INFORMATION SUPPLIED:
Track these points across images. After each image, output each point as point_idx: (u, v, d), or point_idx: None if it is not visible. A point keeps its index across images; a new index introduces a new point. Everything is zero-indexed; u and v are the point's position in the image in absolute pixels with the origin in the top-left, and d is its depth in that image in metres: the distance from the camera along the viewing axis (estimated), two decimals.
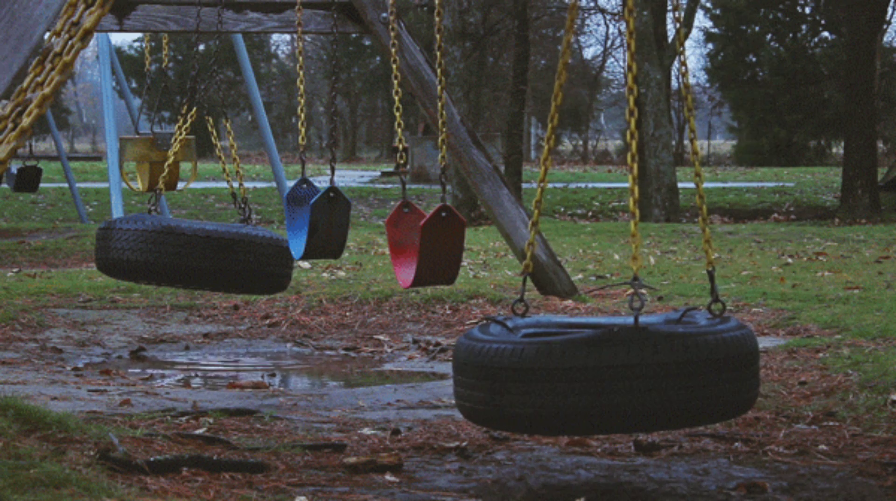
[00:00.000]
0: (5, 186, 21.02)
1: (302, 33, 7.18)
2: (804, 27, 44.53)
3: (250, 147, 53.05)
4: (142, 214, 6.35)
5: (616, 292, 9.17)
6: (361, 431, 5.19)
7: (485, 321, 4.33)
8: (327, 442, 4.85)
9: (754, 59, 45.37)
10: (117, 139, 11.04)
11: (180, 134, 7.32)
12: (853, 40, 22.86)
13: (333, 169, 6.63)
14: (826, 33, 44.70)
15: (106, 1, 4.02)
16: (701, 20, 46.98)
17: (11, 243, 14.71)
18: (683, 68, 4.43)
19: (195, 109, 7.35)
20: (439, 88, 6.47)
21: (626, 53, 4.16)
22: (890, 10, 36.79)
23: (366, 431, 5.18)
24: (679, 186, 22.34)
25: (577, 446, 4.86)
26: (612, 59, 50.07)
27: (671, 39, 24.08)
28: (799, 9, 44.95)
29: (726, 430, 5.07)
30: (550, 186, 29.82)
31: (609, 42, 48.21)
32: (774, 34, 44.78)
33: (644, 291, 4.01)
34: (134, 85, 41.49)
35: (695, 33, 46.06)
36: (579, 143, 53.15)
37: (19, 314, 8.36)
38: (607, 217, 23.17)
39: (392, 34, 6.89)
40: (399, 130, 6.84)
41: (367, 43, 47.05)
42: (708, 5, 45.20)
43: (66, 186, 22.26)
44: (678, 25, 4.62)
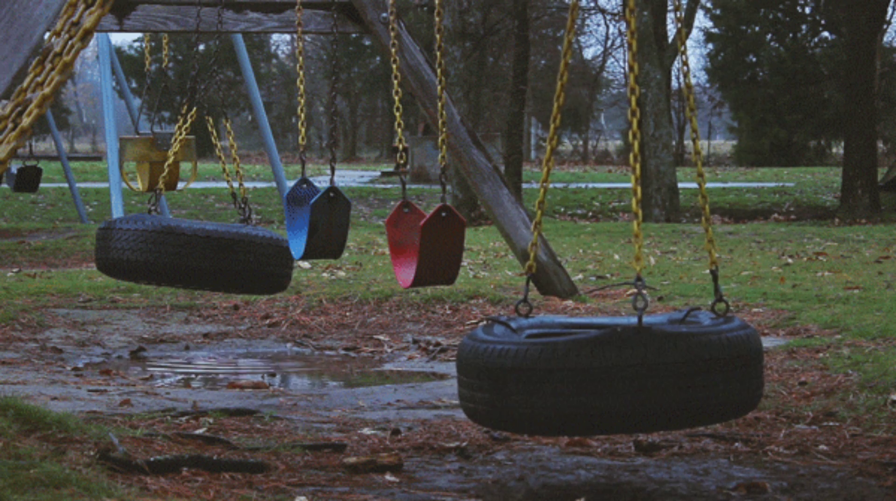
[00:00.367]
0: (5, 186, 21.02)
1: (302, 33, 7.18)
2: (804, 27, 44.53)
3: (250, 147, 53.06)
4: (142, 214, 6.35)
5: (616, 293, 9.18)
6: (361, 431, 5.19)
7: (488, 322, 4.32)
8: (327, 442, 4.85)
9: (754, 60, 45.37)
10: (117, 139, 11.04)
11: (180, 134, 7.32)
12: (853, 40, 22.87)
13: (333, 169, 6.63)
14: (826, 33, 44.71)
15: (106, 1, 4.02)
16: (701, 20, 47.03)
17: (11, 243, 14.71)
18: (685, 68, 4.43)
19: (195, 109, 7.35)
20: (439, 88, 6.47)
21: (628, 54, 4.15)
22: (890, 10, 36.80)
23: (366, 431, 5.18)
24: (679, 186, 22.34)
25: (577, 446, 4.86)
26: (612, 60, 50.11)
27: (671, 39, 24.07)
28: (799, 9, 44.94)
29: (726, 430, 5.07)
30: (550, 186, 29.77)
31: (609, 42, 48.24)
32: (774, 34, 44.78)
33: (646, 291, 4.00)
34: (134, 85, 41.49)
35: (695, 33, 46.06)
36: (579, 143, 53.14)
37: (19, 313, 8.36)
38: (607, 217, 23.17)
39: (392, 34, 6.89)
40: (399, 130, 6.84)
41: (367, 43, 47.05)
42: (708, 5, 45.20)
43: (66, 186, 22.26)
44: (679, 25, 4.62)
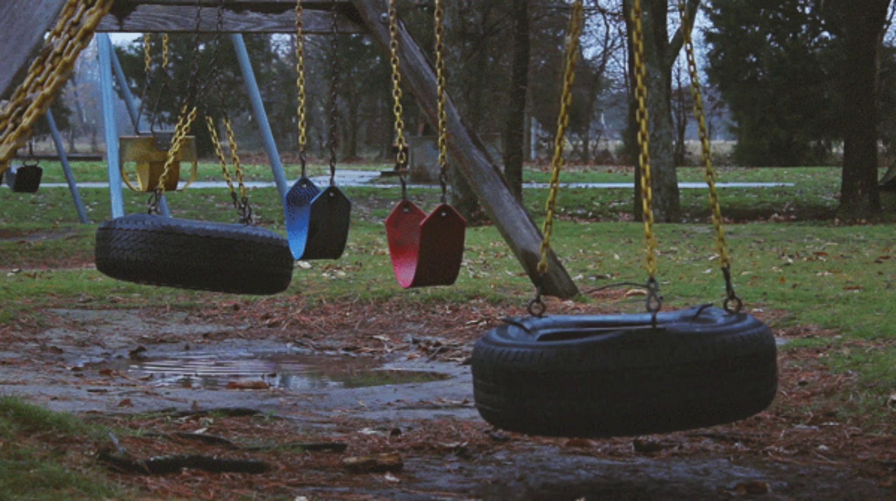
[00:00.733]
0: (5, 186, 21.02)
1: (302, 33, 7.18)
2: (804, 27, 44.53)
3: (250, 147, 53.05)
4: (142, 214, 6.35)
5: (616, 293, 9.17)
6: (361, 431, 5.19)
7: (503, 323, 4.33)
8: (327, 442, 4.85)
9: (754, 60, 45.37)
10: (117, 139, 11.04)
11: (180, 134, 7.31)
12: (853, 40, 22.86)
13: (333, 169, 6.63)
14: (826, 33, 44.70)
15: (106, 1, 4.02)
16: (701, 20, 47.04)
17: (11, 243, 14.71)
18: (692, 67, 4.43)
19: (195, 109, 7.35)
20: (439, 88, 6.47)
21: (635, 55, 4.15)
22: (890, 10, 36.78)
23: (366, 431, 5.18)
24: (679, 186, 22.34)
25: (577, 446, 4.86)
26: (613, 60, 50.11)
27: (671, 39, 24.07)
28: (799, 9, 44.94)
29: (726, 430, 5.07)
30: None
31: (609, 42, 48.25)
32: (774, 34, 44.77)
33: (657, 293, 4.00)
34: (134, 85, 41.48)
35: (695, 33, 46.03)
36: (579, 143, 53.14)
37: (19, 313, 8.35)
38: (607, 217, 23.17)
39: (392, 34, 6.89)
40: (399, 130, 6.83)
41: (367, 43, 47.04)
42: (708, 5, 45.20)
43: (66, 186, 22.26)
44: (684, 25, 4.62)
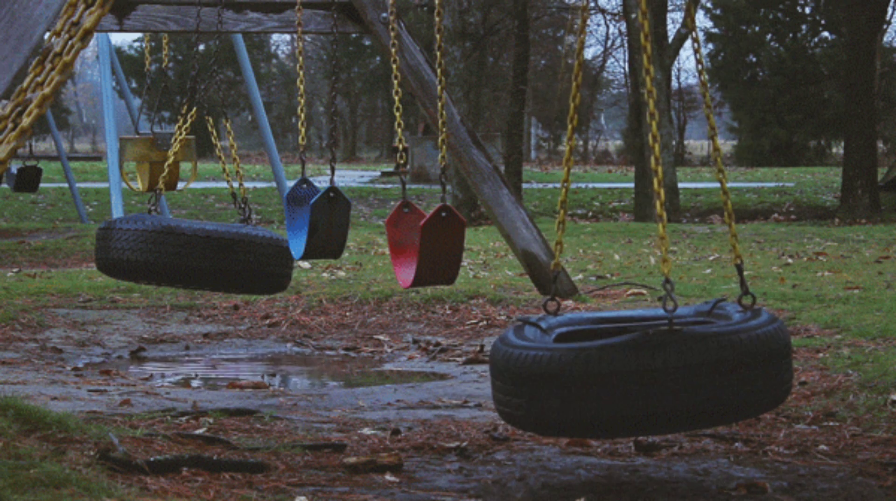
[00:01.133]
0: (5, 186, 21.03)
1: (302, 33, 7.18)
2: (804, 27, 44.54)
3: (250, 147, 53.05)
4: (142, 214, 6.34)
5: (616, 293, 9.17)
6: (361, 431, 5.18)
7: (518, 323, 4.34)
8: (327, 442, 4.85)
9: (754, 60, 45.39)
10: (117, 139, 11.04)
11: (180, 134, 7.32)
12: (853, 40, 22.87)
13: (333, 169, 6.63)
14: (826, 33, 44.72)
15: (106, 1, 4.02)
16: (701, 20, 46.99)
17: (11, 243, 14.71)
18: (699, 66, 4.43)
19: (195, 109, 7.35)
20: (439, 88, 6.47)
21: (643, 57, 4.16)
22: (890, 10, 36.80)
23: (366, 431, 5.18)
24: (679, 186, 22.34)
25: (578, 446, 4.86)
26: (612, 60, 50.12)
27: (671, 39, 24.08)
28: (799, 9, 44.95)
29: (726, 430, 5.07)
30: (550, 186, 29.81)
31: (609, 42, 48.26)
32: (774, 34, 44.78)
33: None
34: (134, 85, 41.50)
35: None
36: (579, 143, 53.14)
37: (19, 313, 8.35)
38: (607, 217, 23.18)
39: (392, 34, 6.89)
40: (399, 130, 6.83)
41: (367, 43, 47.05)
42: (708, 5, 45.22)
43: (66, 186, 22.26)
44: (691, 24, 4.62)
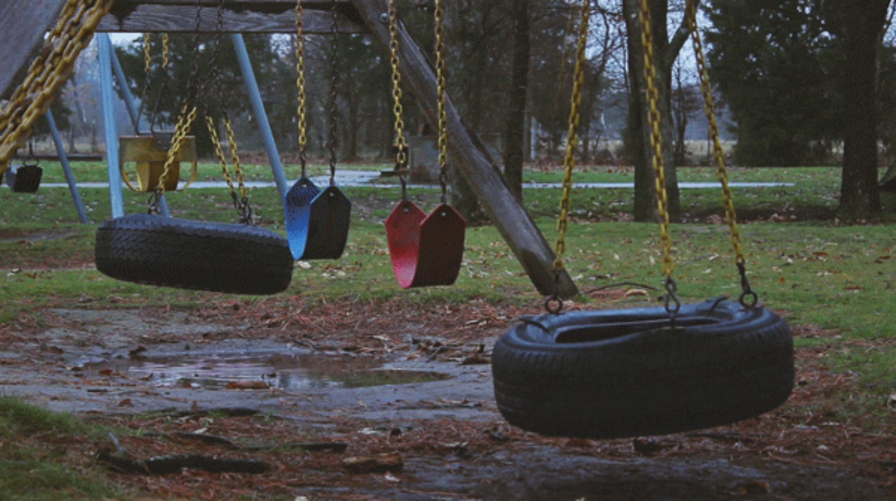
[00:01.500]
0: (5, 186, 21.02)
1: (302, 33, 7.18)
2: (804, 27, 44.53)
3: (250, 147, 53.04)
4: (142, 214, 6.34)
5: (616, 293, 9.17)
6: (361, 431, 5.18)
7: (520, 322, 4.34)
8: (327, 442, 4.85)
9: (754, 59, 45.37)
10: (117, 139, 11.04)
11: (180, 134, 7.32)
12: (853, 40, 22.86)
13: (333, 169, 6.63)
14: (826, 33, 44.70)
15: (106, 1, 4.02)
16: (701, 20, 46.96)
17: (11, 243, 14.71)
18: (701, 66, 4.44)
19: (195, 109, 7.35)
20: (439, 88, 6.47)
21: (645, 57, 4.17)
22: (890, 10, 36.79)
23: (366, 431, 5.18)
24: (679, 186, 22.34)
25: (578, 446, 4.86)
26: (612, 60, 50.10)
27: (671, 39, 24.07)
28: (799, 9, 44.94)
29: (726, 430, 5.07)
30: (550, 186, 29.81)
31: (609, 42, 48.25)
32: (774, 34, 44.77)
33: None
34: (134, 85, 41.48)
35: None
36: (579, 143, 53.13)
37: (19, 313, 8.35)
38: (607, 217, 23.18)
39: (392, 34, 6.89)
40: (399, 130, 6.83)
41: (367, 43, 47.04)
42: (708, 5, 45.20)
43: (66, 186, 22.26)
44: (692, 24, 4.63)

TRY IT:
Copy out every entry above verbatim. Leave each picture out.

SOLVED PROBLEM:
Track these points across images. After each image, output each point as point_idx: (u, v, d), or point_idx: None if it is not visible. A point keeps its index across images; a new index introduces a new point. Everything is zero-indexed; u and v are the point's position in the image in absolute pixels with the origin in the top-left, and d is its depth in that image in metres: the distance from the camera along the viewing axis (estimated), two decimals.
[00:00.000]
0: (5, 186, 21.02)
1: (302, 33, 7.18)
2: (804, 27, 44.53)
3: (250, 147, 53.05)
4: (142, 214, 6.35)
5: (616, 292, 9.17)
6: (361, 431, 5.19)
7: (485, 321, 4.33)
8: (327, 442, 4.85)
9: (754, 59, 45.37)
10: (117, 139, 11.04)
11: (180, 134, 7.32)
12: (853, 40, 22.86)
13: (333, 169, 6.63)
14: (826, 33, 44.70)
15: (106, 1, 4.02)
16: (701, 20, 46.98)
17: (11, 243, 14.71)
18: (683, 68, 4.43)
19: (195, 109, 7.35)
20: (439, 88, 6.47)
21: (626, 53, 4.16)
22: (890, 10, 36.79)
23: (366, 431, 5.18)
24: (679, 186, 22.34)
25: (577, 446, 4.86)
26: (612, 59, 50.07)
27: (671, 39, 24.08)
28: (799, 9, 44.95)
29: (726, 430, 5.07)
30: (550, 186, 29.82)
31: (609, 42, 48.21)
32: (774, 34, 44.78)
33: (644, 291, 4.01)
34: (134, 85, 41.49)
35: (695, 33, 46.06)
36: (579, 143, 53.15)
37: (19, 314, 8.36)
38: (607, 217, 23.17)
39: (392, 34, 6.89)
40: (399, 130, 6.84)
41: (367, 43, 47.05)
42: (708, 5, 45.20)
43: (66, 186, 22.26)
44: (678, 25, 4.62)
[00:00.367]
0: (5, 186, 21.02)
1: (302, 33, 7.18)
2: (804, 27, 44.53)
3: (250, 147, 53.06)
4: (142, 214, 6.35)
5: (616, 293, 9.18)
6: (361, 431, 5.19)
7: (488, 322, 4.32)
8: (327, 442, 4.85)
9: (754, 60, 45.37)
10: (117, 139, 11.04)
11: (180, 134, 7.32)
12: (853, 40, 22.87)
13: (333, 169, 6.63)
14: (826, 33, 44.71)
15: (106, 1, 4.02)
16: (701, 20, 47.03)
17: (11, 243, 14.71)
18: (685, 68, 4.43)
19: (195, 109, 7.35)
20: (439, 88, 6.47)
21: (628, 54, 4.15)
22: (890, 10, 36.80)
23: (366, 431, 5.18)
24: (679, 186, 22.34)
25: (577, 446, 4.86)
26: (612, 60, 50.11)
27: (671, 39, 24.07)
28: (799, 9, 44.94)
29: (726, 430, 5.07)
30: (550, 186, 29.77)
31: (609, 42, 48.24)
32: (774, 34, 44.78)
33: (646, 291, 4.00)
34: (134, 85, 41.49)
35: (695, 33, 46.06)
36: (579, 143, 53.14)
37: (19, 313, 8.36)
38: (607, 217, 23.17)
39: (392, 34, 6.89)
40: (399, 130, 6.84)
41: (367, 43, 47.05)
42: (708, 5, 45.20)
43: (66, 186, 22.26)
44: (679, 25, 4.62)
[00:00.733]
0: (5, 186, 21.02)
1: (302, 33, 7.18)
2: (804, 27, 44.53)
3: (250, 147, 53.05)
4: (142, 214, 6.35)
5: (616, 293, 9.17)
6: (361, 431, 5.19)
7: (503, 323, 4.33)
8: (327, 442, 4.85)
9: (754, 60, 45.37)
10: (117, 139, 11.04)
11: (180, 134, 7.31)
12: (853, 40, 22.86)
13: (333, 169, 6.63)
14: (826, 33, 44.70)
15: (106, 1, 4.02)
16: (701, 20, 47.04)
17: (11, 243, 14.71)
18: (692, 67, 4.43)
19: (195, 109, 7.35)
20: (439, 88, 6.47)
21: (635, 55, 4.15)
22: (890, 10, 36.78)
23: (366, 431, 5.18)
24: (679, 186, 22.34)
25: (577, 446, 4.86)
26: (613, 60, 50.11)
27: (671, 39, 24.07)
28: (799, 9, 44.94)
29: (726, 430, 5.07)
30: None
31: (609, 42, 48.25)
32: (774, 34, 44.77)
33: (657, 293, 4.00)
34: (134, 85, 41.48)
35: (695, 33, 46.03)
36: (579, 143, 53.14)
37: (19, 313, 8.35)
38: (607, 217, 23.17)
39: (392, 34, 6.89)
40: (399, 130, 6.83)
41: (367, 43, 47.04)
42: (708, 5, 45.20)
43: (66, 186, 22.26)
44: (684, 25, 4.62)
[00:01.133]
0: (5, 186, 21.03)
1: (302, 33, 7.18)
2: (804, 27, 44.54)
3: (250, 147, 53.05)
4: (142, 214, 6.34)
5: (616, 293, 9.17)
6: (361, 431, 5.18)
7: (518, 323, 4.34)
8: (327, 442, 4.85)
9: (754, 60, 45.39)
10: (117, 139, 11.04)
11: (180, 134, 7.32)
12: (853, 40, 22.87)
13: (333, 169, 6.63)
14: (826, 33, 44.72)
15: (106, 1, 4.02)
16: (701, 20, 46.99)
17: (11, 243, 14.71)
18: (699, 66, 4.43)
19: (195, 109, 7.35)
20: (439, 88, 6.47)
21: (643, 57, 4.16)
22: (890, 10, 36.80)
23: (366, 431, 5.18)
24: (679, 186, 22.34)
25: (578, 446, 4.86)
26: (612, 60, 50.12)
27: (671, 39, 24.08)
28: (799, 9, 44.95)
29: (726, 430, 5.07)
30: (550, 186, 29.81)
31: (609, 42, 48.26)
32: (774, 34, 44.78)
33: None
34: (134, 85, 41.50)
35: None
36: (579, 143, 53.14)
37: (19, 313, 8.35)
38: (607, 217, 23.18)
39: (392, 34, 6.89)
40: (399, 130, 6.83)
41: (367, 43, 47.05)
42: (708, 5, 45.22)
43: (66, 186, 22.26)
44: (691, 24, 4.62)
[00:01.500]
0: (5, 186, 21.02)
1: (302, 33, 7.18)
2: (804, 27, 44.53)
3: (250, 147, 53.04)
4: (142, 214, 6.34)
5: (616, 293, 9.17)
6: (361, 431, 5.18)
7: (520, 322, 4.34)
8: (327, 442, 4.85)
9: (754, 59, 45.37)
10: (117, 139, 11.04)
11: (180, 134, 7.32)
12: (853, 40, 22.86)
13: (333, 169, 6.63)
14: (826, 33, 44.70)
15: (106, 1, 4.02)
16: (701, 20, 46.96)
17: (11, 243, 14.71)
18: (701, 66, 4.44)
19: (195, 109, 7.35)
20: (439, 88, 6.47)
21: (645, 57, 4.17)
22: (890, 10, 36.79)
23: (366, 431, 5.18)
24: (679, 186, 22.34)
25: (578, 446, 4.86)
26: (612, 60, 50.10)
27: (671, 39, 24.07)
28: (799, 9, 44.94)
29: (726, 430, 5.07)
30: (550, 186, 29.81)
31: (609, 42, 48.25)
32: (774, 34, 44.77)
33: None
34: (134, 85, 41.48)
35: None
36: (579, 143, 53.13)
37: (19, 313, 8.35)
38: (607, 217, 23.18)
39: (392, 34, 6.89)
40: (399, 130, 6.83)
41: (367, 43, 47.04)
42: (708, 5, 45.20)
43: (66, 186, 22.26)
44: (692, 24, 4.63)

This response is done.